Down's syndrome community urges Health Secretary not to screen them out
Individuals with Down’s syndrome and their families delivered a letter to Health Secretary Jeremy Hunt on Tuesday, asking him not to screen them out through the introduction of new pre-natal testing.
The letter, signed by over 900 people with Down’s and their families, protests against proposals to introduce non-invasive pre-natal testing (NIPT), which is expected to lead to an increase in the number of babies with Down’s syndrome being aborted.
After giving the letter to Jeremy Hunt, an event was held in Parliament, at which people with Down’s syndrome gave speeches, and an expert panel discussed questions about the ethical concerns about NIPT.
Urge to consult those with Down's
The letter asks Jeremy Hunt and his department to stop ignoring the concerns of people with Down’s syndrome, their family and friends, and to consult with them before the screening is introduced.
Parents also called for increased support for people with Down’s syndrome and their families, and the provision of balanced information for parents with a prenatal diagnosis of Down’s syndrome.
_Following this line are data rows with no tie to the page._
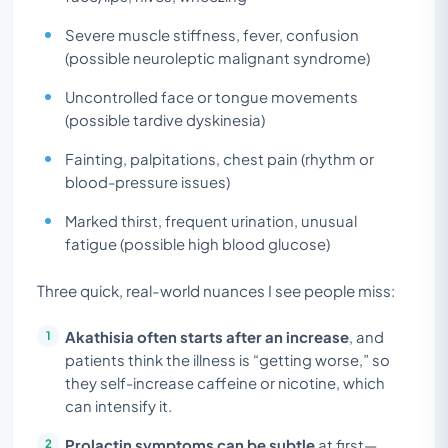
Severe muscle stiffness, fever, confusion
(possible neuroleptic malignant syndrome)
Uncontrolled face or tongue movements
(possible tardive dyskinesia)
Fainting, palpitations, chest pain (rhythm or
blood-pressure issues)
Marked thirst, frequent urination, unusual
fatigue (possible high blood glucose)
Three quick, real-world nuances I see people miss:
Akathisia often starts after an increase
, and
patients think the illness is “getting worse,” so
they self-increase caffeine or nicotine, which
can intensify it.
Prolactin symptoms can be subtle
at first—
The parliamentary event comes after Sally Phillip’s poignant and thought-provoking documentary on the new screening method, ‘A World Without Down’s Syndrome’, which aired on 5 October on BBC 2.
Her documentary has put the issue of screening, and the unbalanced information that is being provided to parents with a diagnosis of Down’s syndrome, on the national agenda.
'They don’t have the full facts'
Amongst those present at the event included MPs, representatives of Down’s syndrome research and advocacy organisations, and those who have Down’s syndrome.
Speaking of the Don’t Screen Us Out campaign, Alex Chalk MP, said:
"The real point that we want to communicate, and the real point which resonated with me, is that as we look at this Don’t Screen Us Out, there is a real concern that parents who are to receive information about a diagnosis of Down’s syndrome – do they properly understand what actually living with a Down’s syndrome child is?
"Do they assume – because they don’t have the full facts – that it is a life of hardship… Well, the concern is that they don’t have the full picture. And you being here is such an important part of sending the message out that there is a wonderful life to be lived in families with children with Down’s syndrome, and that is a critical part of the context in which we view the science".
'We should value people for who they are'
Heidi, a young woman with Down’s syndrome and a spokeswoman for the Down's Syndrome Research Foundation, said:
"The things people are saying are making me cry because people don’t value us like they should. I think people should value everyone, we should value people for who they are not for what they achieve".
'This is an incredibly serious issue'
Jane Jessop, Founder of the Blue Apple Theatre Company, said:
"Parents to be should be given up-to-date and accurate information about the quality of a life of a person with Down’s syndrome before they make a decision about termination. Is this happening? No. We know anecdotally it’s not happening. And we believe it can’t be happening, because so many babies would not be being terminated… Why is this happening?
"This is an incredibly serious issue as we all agree, and something has to change. The trouble is that medical advice is often out-of-date. Medical professionals probably only see people with Down’s syndrome when they’re ill and below par. Some may never have met anyone who has Down’s syndrome. They still talk about out-of-date stereotypes, but life for someone who has Down’s syndrome is changing".